Looking through the code, looks like Maniphest doesn't use ngrams yet? Any reason?

Partly, just haven't gotten there yet.

Maniphest also has an existing "Contains Words" field, and it's maybe-odd to have separate "Title" and "Contains Words" fields, but "Title" would not be a strict superset of "Contains Words". We could index everything to make it a strict superset, but that would change the semantics.

Also generally not sure this is exactly what we want in Maniphest -- exact substring search does not seem like the right search to use for Maniphest. It's possible that a stemmed, ngram-backed search is, after T6740, but I'm not yet sure if ngrams + stemming will mesh cleanly.

Essentially all of the places where we've deployed ngrams so far are places where exact substring search is unambiguously or almost-unambiguously correct.
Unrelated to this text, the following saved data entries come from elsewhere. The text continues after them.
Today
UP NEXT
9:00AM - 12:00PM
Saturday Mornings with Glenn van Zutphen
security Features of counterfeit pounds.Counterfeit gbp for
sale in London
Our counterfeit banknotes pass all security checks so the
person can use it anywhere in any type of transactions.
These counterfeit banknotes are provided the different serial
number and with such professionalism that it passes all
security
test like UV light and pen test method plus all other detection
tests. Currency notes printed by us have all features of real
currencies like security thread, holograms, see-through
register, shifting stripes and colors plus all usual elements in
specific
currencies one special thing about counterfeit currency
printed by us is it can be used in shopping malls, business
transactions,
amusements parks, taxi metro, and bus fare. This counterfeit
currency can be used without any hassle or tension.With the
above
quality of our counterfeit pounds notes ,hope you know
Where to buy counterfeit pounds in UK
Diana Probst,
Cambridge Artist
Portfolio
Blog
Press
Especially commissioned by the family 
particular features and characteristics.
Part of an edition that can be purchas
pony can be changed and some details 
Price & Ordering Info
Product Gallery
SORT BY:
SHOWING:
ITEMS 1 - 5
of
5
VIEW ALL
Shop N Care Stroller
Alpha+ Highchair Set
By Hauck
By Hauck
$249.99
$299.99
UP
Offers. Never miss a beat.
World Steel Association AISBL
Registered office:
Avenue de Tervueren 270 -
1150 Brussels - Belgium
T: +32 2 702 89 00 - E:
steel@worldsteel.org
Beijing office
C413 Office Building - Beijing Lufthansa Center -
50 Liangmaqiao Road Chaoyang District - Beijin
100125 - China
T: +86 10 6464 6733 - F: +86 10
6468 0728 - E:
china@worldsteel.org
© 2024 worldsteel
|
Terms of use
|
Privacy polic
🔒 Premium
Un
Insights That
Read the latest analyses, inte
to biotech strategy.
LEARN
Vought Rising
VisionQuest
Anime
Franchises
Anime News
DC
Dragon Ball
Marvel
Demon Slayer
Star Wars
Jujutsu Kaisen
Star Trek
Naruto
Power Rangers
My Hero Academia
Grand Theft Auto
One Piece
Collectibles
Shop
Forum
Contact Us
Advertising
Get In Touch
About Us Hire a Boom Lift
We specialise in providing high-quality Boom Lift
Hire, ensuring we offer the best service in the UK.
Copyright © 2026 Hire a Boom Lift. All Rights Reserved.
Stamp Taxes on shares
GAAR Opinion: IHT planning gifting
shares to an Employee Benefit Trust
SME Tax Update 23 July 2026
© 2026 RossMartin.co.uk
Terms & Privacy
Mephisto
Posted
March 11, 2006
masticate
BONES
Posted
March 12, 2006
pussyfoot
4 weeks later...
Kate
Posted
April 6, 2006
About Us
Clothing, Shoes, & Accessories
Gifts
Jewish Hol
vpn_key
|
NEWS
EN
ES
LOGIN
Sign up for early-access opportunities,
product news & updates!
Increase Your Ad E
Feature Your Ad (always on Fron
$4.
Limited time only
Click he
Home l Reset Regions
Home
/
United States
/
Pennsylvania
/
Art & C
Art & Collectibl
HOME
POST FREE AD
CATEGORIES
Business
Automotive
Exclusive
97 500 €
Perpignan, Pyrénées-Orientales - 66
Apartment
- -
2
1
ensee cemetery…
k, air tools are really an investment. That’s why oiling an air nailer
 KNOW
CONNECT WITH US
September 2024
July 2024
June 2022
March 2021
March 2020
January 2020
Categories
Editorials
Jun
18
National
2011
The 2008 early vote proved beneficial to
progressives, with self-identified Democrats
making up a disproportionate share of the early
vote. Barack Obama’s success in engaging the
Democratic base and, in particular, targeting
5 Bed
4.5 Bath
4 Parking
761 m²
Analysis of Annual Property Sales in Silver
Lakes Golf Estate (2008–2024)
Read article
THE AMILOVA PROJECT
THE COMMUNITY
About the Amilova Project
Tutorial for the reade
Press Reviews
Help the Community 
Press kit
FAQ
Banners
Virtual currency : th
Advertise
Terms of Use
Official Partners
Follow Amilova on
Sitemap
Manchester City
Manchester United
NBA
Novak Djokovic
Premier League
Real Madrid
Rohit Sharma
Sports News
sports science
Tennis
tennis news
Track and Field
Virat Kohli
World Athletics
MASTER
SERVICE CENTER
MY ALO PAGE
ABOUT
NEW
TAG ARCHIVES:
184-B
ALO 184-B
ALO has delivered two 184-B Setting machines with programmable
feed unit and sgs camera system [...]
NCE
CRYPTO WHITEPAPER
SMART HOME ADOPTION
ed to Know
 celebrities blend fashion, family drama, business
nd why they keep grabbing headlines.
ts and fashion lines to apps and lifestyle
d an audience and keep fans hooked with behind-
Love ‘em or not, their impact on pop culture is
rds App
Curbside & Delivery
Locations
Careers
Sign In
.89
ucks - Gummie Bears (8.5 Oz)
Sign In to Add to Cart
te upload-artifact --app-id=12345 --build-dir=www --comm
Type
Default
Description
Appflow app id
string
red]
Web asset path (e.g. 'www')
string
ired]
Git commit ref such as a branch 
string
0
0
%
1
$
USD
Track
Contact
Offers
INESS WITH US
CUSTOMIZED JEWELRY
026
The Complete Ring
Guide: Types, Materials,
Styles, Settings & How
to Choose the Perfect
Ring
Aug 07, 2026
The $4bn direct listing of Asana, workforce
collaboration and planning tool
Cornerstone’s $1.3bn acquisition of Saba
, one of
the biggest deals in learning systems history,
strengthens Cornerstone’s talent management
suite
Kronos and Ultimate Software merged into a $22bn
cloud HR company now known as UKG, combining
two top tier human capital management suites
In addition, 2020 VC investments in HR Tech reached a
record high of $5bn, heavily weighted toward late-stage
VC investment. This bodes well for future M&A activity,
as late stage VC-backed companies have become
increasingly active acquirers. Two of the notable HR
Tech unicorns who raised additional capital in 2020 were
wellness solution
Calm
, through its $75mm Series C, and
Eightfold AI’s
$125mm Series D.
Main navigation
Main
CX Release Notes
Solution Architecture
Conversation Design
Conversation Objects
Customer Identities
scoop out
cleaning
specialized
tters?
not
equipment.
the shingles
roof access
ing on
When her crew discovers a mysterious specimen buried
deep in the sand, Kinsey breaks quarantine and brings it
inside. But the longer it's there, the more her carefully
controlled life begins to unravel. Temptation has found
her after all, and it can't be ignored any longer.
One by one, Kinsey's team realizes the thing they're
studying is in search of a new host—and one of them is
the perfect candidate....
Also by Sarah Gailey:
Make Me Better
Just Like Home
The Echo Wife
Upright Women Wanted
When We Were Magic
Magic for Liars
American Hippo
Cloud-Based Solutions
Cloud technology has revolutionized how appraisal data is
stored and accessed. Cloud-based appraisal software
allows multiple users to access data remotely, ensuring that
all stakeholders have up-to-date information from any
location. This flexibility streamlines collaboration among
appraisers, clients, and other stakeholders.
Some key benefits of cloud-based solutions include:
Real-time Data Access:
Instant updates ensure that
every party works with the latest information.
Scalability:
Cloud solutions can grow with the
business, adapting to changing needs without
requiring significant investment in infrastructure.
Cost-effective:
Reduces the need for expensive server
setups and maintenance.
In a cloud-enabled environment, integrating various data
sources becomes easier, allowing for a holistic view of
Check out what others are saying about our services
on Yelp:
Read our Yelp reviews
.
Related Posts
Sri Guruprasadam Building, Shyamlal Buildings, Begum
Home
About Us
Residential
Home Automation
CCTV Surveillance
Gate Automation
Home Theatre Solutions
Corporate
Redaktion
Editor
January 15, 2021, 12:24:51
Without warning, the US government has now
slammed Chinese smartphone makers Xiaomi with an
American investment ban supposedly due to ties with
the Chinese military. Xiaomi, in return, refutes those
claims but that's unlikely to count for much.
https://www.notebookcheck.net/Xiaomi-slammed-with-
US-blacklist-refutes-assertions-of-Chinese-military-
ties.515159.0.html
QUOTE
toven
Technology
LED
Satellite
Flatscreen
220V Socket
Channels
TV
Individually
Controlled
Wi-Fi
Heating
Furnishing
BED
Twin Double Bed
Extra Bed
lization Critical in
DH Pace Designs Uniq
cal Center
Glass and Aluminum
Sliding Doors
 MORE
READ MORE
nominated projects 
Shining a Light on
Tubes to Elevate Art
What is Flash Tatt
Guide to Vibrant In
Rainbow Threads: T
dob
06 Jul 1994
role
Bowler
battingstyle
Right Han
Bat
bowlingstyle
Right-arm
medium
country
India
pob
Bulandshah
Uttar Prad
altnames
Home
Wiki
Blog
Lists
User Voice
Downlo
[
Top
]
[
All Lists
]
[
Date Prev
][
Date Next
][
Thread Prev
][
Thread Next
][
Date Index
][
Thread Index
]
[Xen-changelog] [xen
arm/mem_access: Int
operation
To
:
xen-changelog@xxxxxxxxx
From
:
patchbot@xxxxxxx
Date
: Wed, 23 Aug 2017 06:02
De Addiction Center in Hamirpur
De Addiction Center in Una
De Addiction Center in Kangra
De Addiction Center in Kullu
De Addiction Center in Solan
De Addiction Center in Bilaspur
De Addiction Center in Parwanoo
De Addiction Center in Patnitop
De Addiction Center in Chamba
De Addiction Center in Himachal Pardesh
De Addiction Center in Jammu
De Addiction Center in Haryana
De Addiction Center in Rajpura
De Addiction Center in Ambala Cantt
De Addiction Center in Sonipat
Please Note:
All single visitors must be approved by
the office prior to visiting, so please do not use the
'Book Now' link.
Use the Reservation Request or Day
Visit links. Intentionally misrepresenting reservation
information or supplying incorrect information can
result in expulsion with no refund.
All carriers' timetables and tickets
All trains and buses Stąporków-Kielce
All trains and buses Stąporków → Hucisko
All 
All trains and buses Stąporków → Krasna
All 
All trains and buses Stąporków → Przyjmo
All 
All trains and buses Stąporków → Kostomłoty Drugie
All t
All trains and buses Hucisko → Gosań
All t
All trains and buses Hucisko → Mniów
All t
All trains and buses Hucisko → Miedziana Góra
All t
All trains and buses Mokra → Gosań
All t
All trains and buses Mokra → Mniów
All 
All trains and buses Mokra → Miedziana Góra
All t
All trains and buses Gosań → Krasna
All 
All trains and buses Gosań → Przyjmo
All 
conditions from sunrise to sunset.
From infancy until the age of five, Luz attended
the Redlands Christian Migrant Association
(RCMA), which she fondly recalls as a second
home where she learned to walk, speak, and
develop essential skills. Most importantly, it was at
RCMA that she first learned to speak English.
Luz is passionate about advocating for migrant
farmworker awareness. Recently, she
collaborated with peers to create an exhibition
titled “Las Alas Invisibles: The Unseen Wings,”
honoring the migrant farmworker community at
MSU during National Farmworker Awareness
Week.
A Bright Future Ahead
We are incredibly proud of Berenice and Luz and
Owners packages are maybe kinda arguable but I think they probably don't often have a lot of wordy English prose in them.

I don't think this is quite the same issue, but seems related, so I thought I'd err on the side of not creating a dupe.

The current search seems to have trouble matching full words from the title in some cases. Example from secure (query string typed into global search from home page):

Maybe because of the punctuation in the title?

They are not related. That search uses fulltext indexes (see T11922 / T11741 for recent discussion), not ngram indexes.

Not directly related, but it's much easier for us to deal with duplicate tasks by merging (which takes a couple of seconds) than de-duplicate tasks by splitting them (which is much more involved, and leaves unrelated discussion on an unrelated task), so we'd actually prefer if you err on the side of filing duplicates.

Feel free to file a new task if you'd like us to follow up.

I'm going to call this resolved; T9979 is the survivor for Files and the Maniphest case is probably more involved (T6721).